#### EXTRACTED MATERIAL ####

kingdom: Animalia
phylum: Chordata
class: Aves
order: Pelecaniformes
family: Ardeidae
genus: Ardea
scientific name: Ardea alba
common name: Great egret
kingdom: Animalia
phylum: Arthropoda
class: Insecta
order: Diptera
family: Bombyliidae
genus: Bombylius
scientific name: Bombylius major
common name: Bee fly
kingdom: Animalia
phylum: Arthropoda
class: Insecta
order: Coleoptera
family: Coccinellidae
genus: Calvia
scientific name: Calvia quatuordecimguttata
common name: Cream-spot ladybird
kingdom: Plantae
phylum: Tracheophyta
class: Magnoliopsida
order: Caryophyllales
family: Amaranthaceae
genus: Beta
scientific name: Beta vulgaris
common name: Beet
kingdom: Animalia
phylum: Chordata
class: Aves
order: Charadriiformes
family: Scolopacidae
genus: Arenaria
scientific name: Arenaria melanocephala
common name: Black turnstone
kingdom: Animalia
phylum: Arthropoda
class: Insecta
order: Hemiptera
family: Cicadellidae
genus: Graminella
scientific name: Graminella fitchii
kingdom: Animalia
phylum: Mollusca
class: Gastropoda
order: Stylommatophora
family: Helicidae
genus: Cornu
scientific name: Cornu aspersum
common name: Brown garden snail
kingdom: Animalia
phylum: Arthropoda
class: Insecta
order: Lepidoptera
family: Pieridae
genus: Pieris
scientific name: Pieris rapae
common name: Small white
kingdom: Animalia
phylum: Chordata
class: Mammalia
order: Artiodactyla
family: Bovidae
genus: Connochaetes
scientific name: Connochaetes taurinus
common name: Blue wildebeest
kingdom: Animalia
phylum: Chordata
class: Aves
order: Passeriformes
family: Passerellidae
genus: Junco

####

Reproduce every line of the records above, keeping each one unchanged.

FINAL ANSWER:
kingdom: Animalia
phylum: Chordata
class: Aves
order: Pelecaniformes
family: Ardeidae
genus: Ardea
scientific name: Ardea alba
common name: Great egret
kingdom: Animalia
phylum: Arthropoda
class: Insecta
order: Diptera
family: Bombyliidae
genus: Bombylius
scientific name: Bombylius major
common name: Bee fly
kingdom: Animalia
phylum: Arthropoda
class: Insecta
order: Coleoptera
family: Coccinellidae
genus: Calvia
scientific name: Calvia quatuordecimguttata
common name: Cream-spot ladybird
kingdom: Plantae
phylum: Tracheophyta
class: Magnoliopsida
order: Caryophyllales
family: Amaranthaceae
genus: Beta
scientific name: Beta vulgaris
common name: Beet
kingdom: Animalia
phylum: Chordata
class: Aves
order: Charadriiformes
family: Scolopacidae
genus: Arenaria
scientific name: Arenaria melanocephala
common name: Black turnstone
kingdom: Animalia
phylum: Arthropoda
class: Insecta
order: Hemiptera
family: Cicadellidae
genus: Graminella
scientific name: Graminella fitchii
kingdom: Animalia
phylum: Mollusca
class: Gastropoda
order: Stylommatophora
family: Helicidae
genus: Cornu
scientific name: Cornu aspersum
common name: Brown garden snail
kingdom: Animalia
phylum: Arthropoda
class: Insecta
order: Lepidoptera
family: Pieridae
genus: Pieris
scientific name: Pieris rapae
common name: Small white
kingdom: Animalia
phylum: Chordata
class: Mammalia
order: Artiodactyla
family: Bovidae
genus: Connochaetes
scientific name: Connochaetes taurinus
common name: Blue wildebeest
kingdom: Animalia
phylum: Chordata
class: Aves
order: Passeriformes
family: Passerellidae
genus: Junco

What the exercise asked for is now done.